Thread: optimisation for a table with frequently used query
Hi, I have a table that looks like this: CREATE TABLE my_table { id SERIAL PRIMARY KEY, id_1 INTEGER REFERENCES tab1(id), id_2 INTEGER REFERENCES tab2(id), . . . }; I will often be running queries that look like SELECT * from my_table where id_1 = x and id_2 = y; Neither id_1 or id_2 or the combination of them is unique. I expect this table to become large over time. What can I do to help postgres run this query efficiently (if anything)? Apologies if this is a "RTFM" question - I looked but did not find. Could be I didn't look hard enough ... thanks in advance Daniel
> SELECT * from my_table where id_1 = x and id_2 = y; > > Neither id_1 or id_2 or the combination of them is unique. I expect > this table to become large over time. Create an index on (id_1, id_2), or (id_2,id_1).
Thanks!
danmcb wrote: >> SELECT * from my_table where id_1 = x and id_2 = y; >> Neither id_1 or id_2 or the combination of them is unique. I expect >> this table to become large over time. PFC wrote: > Create an index on (id_1, id_2), or (id_2,id_1). What are the strengths and weaknesses compared to creating two indexes, one on each column? I am guessing that changes to the table are slower with two indexes. How could it affect queries? What if the typical query pattern was more balanced among constraints on one column, on the other, and on both? -- Lew
> -----Original Message----- > From: pgsql-general-owner@postgresql.org [mailto:pgsql-general- > owner@postgresql.org] On Behalf Of Lew > Sent: Tuesday, May 29, 2007 6:38 AM > To: pgsql-general@postgresql.org > Subject: Re: [GENERAL] optimisation for a table with frequently used query > > danmcb wrote: > >> SELECT * from my_table where id_1 = x and id_2 = y; > >> Neither id_1 or id_2 or the combination of them is unique. I expect > >> this table to become large over time. > > PFC wrote: > > Create an index on (id_1, id_2), or (id_2,id_1). > > What are the strengths and weaknesses compared to creating two indexes, > one on > each column? Creating one index on each column will not do nearly so much filtering as creating one index that contains both columns (unless by chance the data always comes in pairs). The only time that there might be an advantage is if your query contains only one of the two columns for filtering. If the missing column is the most significant from a two column index, then the two column index won't be used. > I am guessing that changes to the table are slower with two indexes. How > could it affect queries? It will slow down update queries. The more indexes you add, the slower update queries become. > What if the typical query pattern was more balanced among constraints on > one > column, on the other, and on both? Collect some statistics to reduce guesswork.
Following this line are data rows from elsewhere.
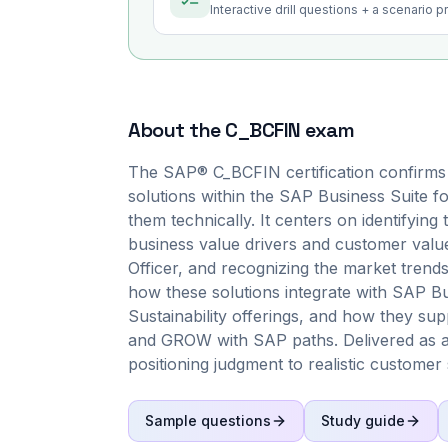
Interactive drill questions + a scenario 
About the
C_BCFIN
exam
The SAP® C_BCFIN certification confirms
solutions within the SAP Business Suite fo
them technically. It centers on identifying
business value drivers and customer value
Officer, and recognizing the market trend
how these solutions integrate with SAP 
Sustainability offerings, and how they s
and GROW with SAP paths. Delivered as a
positioning judgment to realistic customer 
Sample questions
Study guide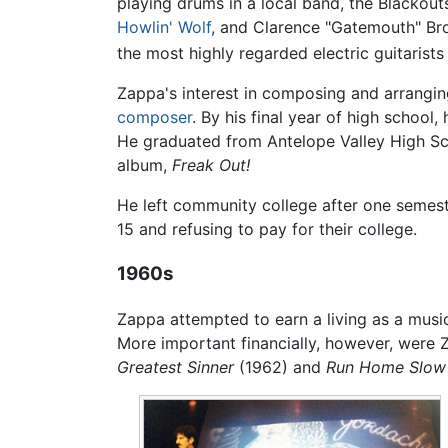
playing drums in a local band, the Blackout
Howlin' Wolf
, and Clarence "Gatemouth" Bro
the most highly regarded electric guitarists 
Zappa's interest in composing and arrangin
composer
. By his final year of high school
He graduated from Antelope Valley High Sch
album,
Freak Out!
He left community college after one semeste
15 and refusing to pay for their college.
1960s
Zappa attempted to earn a living as a music
More important financially, however, were 
Greatest Sinner
(1962) and
Run Home Slow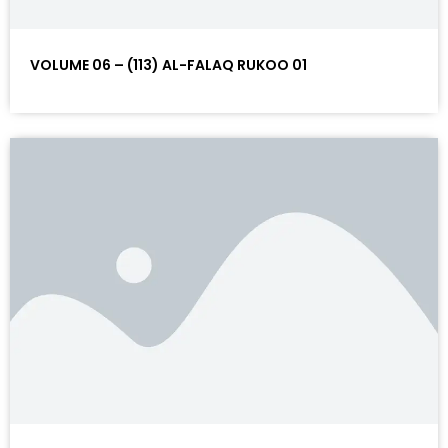
VOLUME 06 – (113) AL-FALAQ RUKOO 01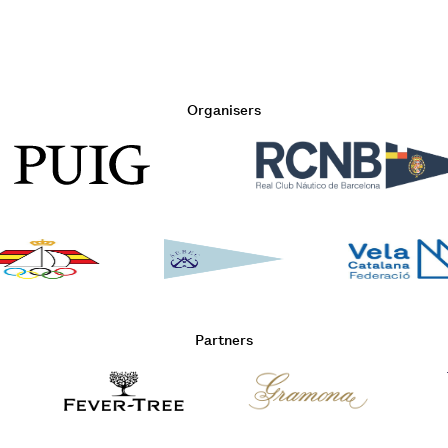
Organisers
Partners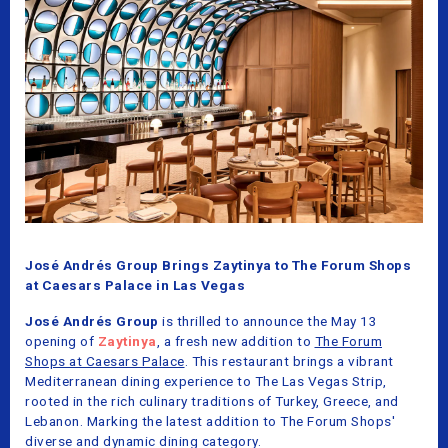
José Andrés Group Brings Zaytinya to The Forum Shops
at Caesars Palace in Las Vegas
José Andrés Group
is thrilled to announce the May 13
opening of
Zaytinya
, a fresh new addition to
The Forum
Shops at Caesars Palace
. This restaurant brings a vibrant
Mediterranean dining experience to The Las Vegas Strip,
rooted in the rich culinary traditions of Turkey, Greece, and
Lebanon. Marking the latest addition to The Forum Shops'
diverse and dynamic dining category.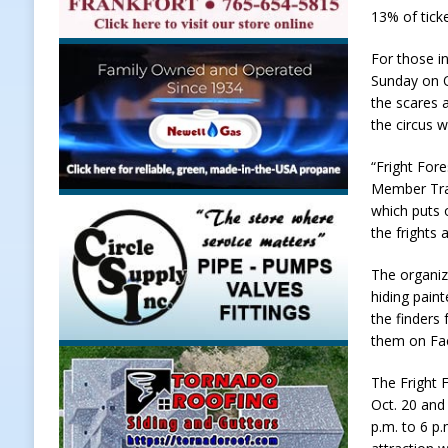
13% of tick
Weather
LOCAL NEWS
For those i
[ August 6, 2026 ]
Tommy McClellan
Sunday on O
[ August 6, 2026 ]
Multiple Road C
the scares 
the circus 
[ August 5, 2026 ]
Governor Braun 
Hoosier Families
LOCAL NEWS
“Fright For
Member Trac
[ August 5, 2026 ]
Bruno’s Pizzeri
which puts 
[ August 6, 2026 ]
More Than Openi
the frights 
NEWS
The organiz
hiding pain
the finders
them on Fac
The Fright 
Oct. 20 and
p.m. to 6 p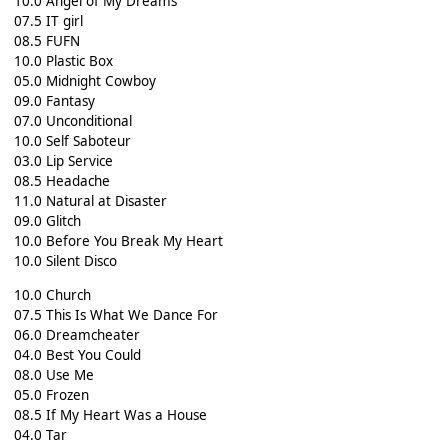
10.0 Angel of My Dreams
07.5 IT girl
08.5 FUFN
10.0 Plastic Box
05.0 Midnight Cowboy
09.0 Fantasy
07.0 Unconditional
10.0 Self Saboteur
03.0 Lip Service
08.5 Headache
11.0 Natural at Disaster
09.0 Glitch
10.0 Before You Break My Heart
10.0 Silent Disco
10.0 Church
07.5 This Is What We Dance For
06.0 Dreamcheater
04.0 Best You Could
08.0 Use Me
05.0 Frozen
08.5 If My Heart Was a House
04.0 Tar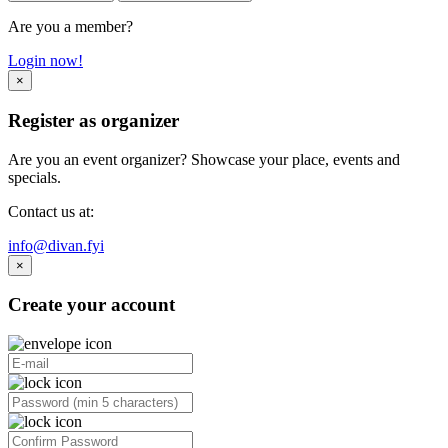
Are you a member?
Login now!
×
Register as organizer
Are you an event organizer? Showcase your place, events and
specials.
Contact us at:
info@divan.fyi
×
Create your account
I just did some checks on two seperate indexes c.f. one combined one. I saw almost no difference between making select statements. Haven't tried what happens with many updates - makes sense that more indexes will slow that down though. again thanks - bit of a noob question I know, but it's good to learn :-)
> again thanks - bit of a noob question I know, but it's good to > learn :-) Well not really since the answer is quite subtle... You kave two columns A and B. Say you have index on A, and index on B. These queries will make direct use of the index : A=... or any range on A (BETWEEN <, >, <=, >= etc ) B=... or any range on B (BETWEEN <, >, <=, >= etc ) Now if you ask for (A=... AND B=...) or ask for (A=... OR B=...) one index cannot be used, so postgres uses a bitmap scan to combine the indexes (read the docs). It is slightly slower than a direct index scan, but still much faster than not using indexes at all. If you had an index on A,B it would have been used directly. If one of the two indexes has very poor selectivity (like just a few different values), bitmap scan will not be optimal. If your indexes have lots of different values, it will be about as fast as a real index. An index on A,B can also do WHERE A=... ORDER BY A,B without actually doing the sort (it will pick the rows in index order), which is nice for many things, like getting blog comments in order.